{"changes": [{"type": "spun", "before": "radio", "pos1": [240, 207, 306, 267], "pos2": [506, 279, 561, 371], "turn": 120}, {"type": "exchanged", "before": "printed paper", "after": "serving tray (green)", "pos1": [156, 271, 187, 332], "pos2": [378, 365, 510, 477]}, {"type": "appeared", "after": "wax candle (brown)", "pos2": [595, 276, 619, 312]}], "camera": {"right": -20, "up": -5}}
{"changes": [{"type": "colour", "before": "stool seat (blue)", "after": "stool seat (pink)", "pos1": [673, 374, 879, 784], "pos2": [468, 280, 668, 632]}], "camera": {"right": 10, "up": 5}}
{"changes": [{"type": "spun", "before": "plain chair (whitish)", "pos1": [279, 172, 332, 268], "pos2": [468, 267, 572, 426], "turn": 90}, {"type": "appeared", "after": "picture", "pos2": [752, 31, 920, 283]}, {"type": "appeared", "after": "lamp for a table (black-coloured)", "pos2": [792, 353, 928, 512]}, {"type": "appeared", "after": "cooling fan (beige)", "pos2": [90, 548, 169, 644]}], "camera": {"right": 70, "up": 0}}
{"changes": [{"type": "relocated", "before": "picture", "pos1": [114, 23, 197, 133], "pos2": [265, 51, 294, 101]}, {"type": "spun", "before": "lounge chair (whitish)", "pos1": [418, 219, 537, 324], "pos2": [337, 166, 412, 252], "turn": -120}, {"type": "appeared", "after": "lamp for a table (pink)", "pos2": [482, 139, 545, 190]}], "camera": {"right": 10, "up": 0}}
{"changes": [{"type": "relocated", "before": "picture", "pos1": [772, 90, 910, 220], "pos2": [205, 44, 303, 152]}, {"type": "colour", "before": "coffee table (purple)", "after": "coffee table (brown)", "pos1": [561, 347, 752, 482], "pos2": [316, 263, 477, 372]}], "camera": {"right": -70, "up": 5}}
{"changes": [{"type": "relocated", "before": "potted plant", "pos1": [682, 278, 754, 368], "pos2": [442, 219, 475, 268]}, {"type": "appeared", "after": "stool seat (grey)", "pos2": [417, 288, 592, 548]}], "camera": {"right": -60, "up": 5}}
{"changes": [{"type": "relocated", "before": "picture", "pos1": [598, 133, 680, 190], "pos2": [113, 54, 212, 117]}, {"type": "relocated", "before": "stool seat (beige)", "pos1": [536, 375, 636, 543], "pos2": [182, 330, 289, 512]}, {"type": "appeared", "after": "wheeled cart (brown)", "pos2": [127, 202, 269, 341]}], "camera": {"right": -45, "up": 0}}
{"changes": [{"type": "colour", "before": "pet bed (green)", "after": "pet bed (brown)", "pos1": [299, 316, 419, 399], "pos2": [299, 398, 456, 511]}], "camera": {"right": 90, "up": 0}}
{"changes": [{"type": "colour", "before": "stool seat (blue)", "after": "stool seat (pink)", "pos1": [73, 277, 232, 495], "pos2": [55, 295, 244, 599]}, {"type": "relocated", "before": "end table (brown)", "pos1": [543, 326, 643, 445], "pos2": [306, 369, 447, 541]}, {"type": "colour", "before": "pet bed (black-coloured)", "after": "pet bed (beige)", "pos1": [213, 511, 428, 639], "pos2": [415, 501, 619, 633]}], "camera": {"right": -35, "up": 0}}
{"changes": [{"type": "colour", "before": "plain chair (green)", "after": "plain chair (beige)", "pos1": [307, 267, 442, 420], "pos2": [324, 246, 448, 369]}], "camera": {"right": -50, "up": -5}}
────────────────────────────────────────
EXERCISE DIRECTIONS: The answer should consist of the full listing, repeated exactly.

ANSWER SECTION:
{"changes": [{"type": "spun", "before": "radio", "pos1": [240, 207, 306, 267], "pos2": [506, 279, 561, 371], "turn": 120}, {"type": "exchanged", "before": "printed paper", "after": "serving tray (green)", "pos1": [156, 271, 187, 332], "pos2": [378, 365, 510, 477]}, {"type": "appeared", "after": "wax candle (brown)", "pos2": [595, 276, 619, 312]}], "camera": {"right": -20, "up": -5}}
{"changes": [{"type": "colour", "before": "stool seat (blue)", "after": "stool seat (pink)", "pos1": [673, 374, 879, 784], "pos2": [468, 280, 668, 632]}], "camera": {"right": 10, "up": 5}}
{"changes": [{"type": "spun", "before": "plain chair (whitish)", "pos1": [279, 172, 332, 268], "pos2": [468, 267, 572, 426], "turn": 90}, {"type": "appeared", "after": "picture", "pos2": [752, 31, 920, 283]}, {"type": "appeared", "after": "lamp for a table (black-coloured)", "pos2": [792, 353, 928, 512]}, {"type": "appeared", "after": "cooling fan (beige)", "pos2": [90, 548, 169, 644]}], "camera": {"right": 70, "up": 0}}
{"changes": [{"type": "relocated", "before": "picture", "pos1": [114, 23, 197, 133], "pos2": [265, 51, 294, 101]}, {"type": "spun", "before": "lounge chair (whitish)", "pos1": [418, 219, 537, 324], "pos2": [337, 166, 412, 252], "turn": -120}, {"type": "appeared", "after": "lamp for a table (pink)", "pos2": [482, 139, 545, 190]}], "camera": {"right": 10, "up": 0}}
{"changes": [{"type": "relocated", "before": "picture", "pos1": [772, 90, 910, 220], "pos2": [205, 44, 303, 152]}, {"type": "colour", "before": "coffee table (purple)", "after": "coffee table (brown)", "pos1": [561, 347, 752, 482], "pos2": [316, 263, 477, 372]}], "camera": {"right": -70, "up": 5}}
{"changes": [{"type": "relocated", "before": "potted plant", "pos1": [682, 278, 754, 368], "pos2": [442, 219, 475, 268]}, {"type": "appeared", "after": "stool seat (grey)", "pos2": [417, 288, 592, 548]}], "camera": {"right": -60, "up": 5}}
{"changes": [{"type": "relocated", "before": "picture", "pos1": [598, 133, 680, 190], "pos2": [113, 54, 212, 117]}, {"type": "relocated", "before": "stool seat (beige)", "pos1": [536, 375, 636, 543], "pos2": [182, 330, 289, 512]}, {"type": "appeared", "after": "wheeled cart (brown)", "pos2": [127, 202, 269, 341]}], "camera": {"right": -45, "up": 0}}
{"changes": [{"type": "colour", "before": "pet bed (green)", "after": "pet bed (brown)", "pos1": [299, 316, 419, 399], "pos2": [299, 398, 456, 511]}], "camera": {"right": 90, "up": 0}}
{"changes": [{"type": "colour", "before": "stool seat (blue)", "after": "stool seat (pink)", "pos1": [73, 277, 232, 495], "pos2": [55, 295, 244, 599]}, {"type": "relocated", "before": "end table (brown)", "pos1": [543, 326, 643, 445], "pos2": [306, 369, 447, 541]}, {"type": "colour", "before": "pet bed (black-coloured)", "after": "pet bed (beige)", "pos1": [213, 511, 428, 639], "pos2": [415, 501, 619, 633]}], "camera": {"right": -35, "up": 0}}
{"changes": [{"type": "colour", "before": "plain chair (green)", "after": "plain chair (beige)", "pos1": [307, 267, 442, 420], "pos2": [324, 246, 448, 369]}], "camera": {"right": -50, "up": -5}}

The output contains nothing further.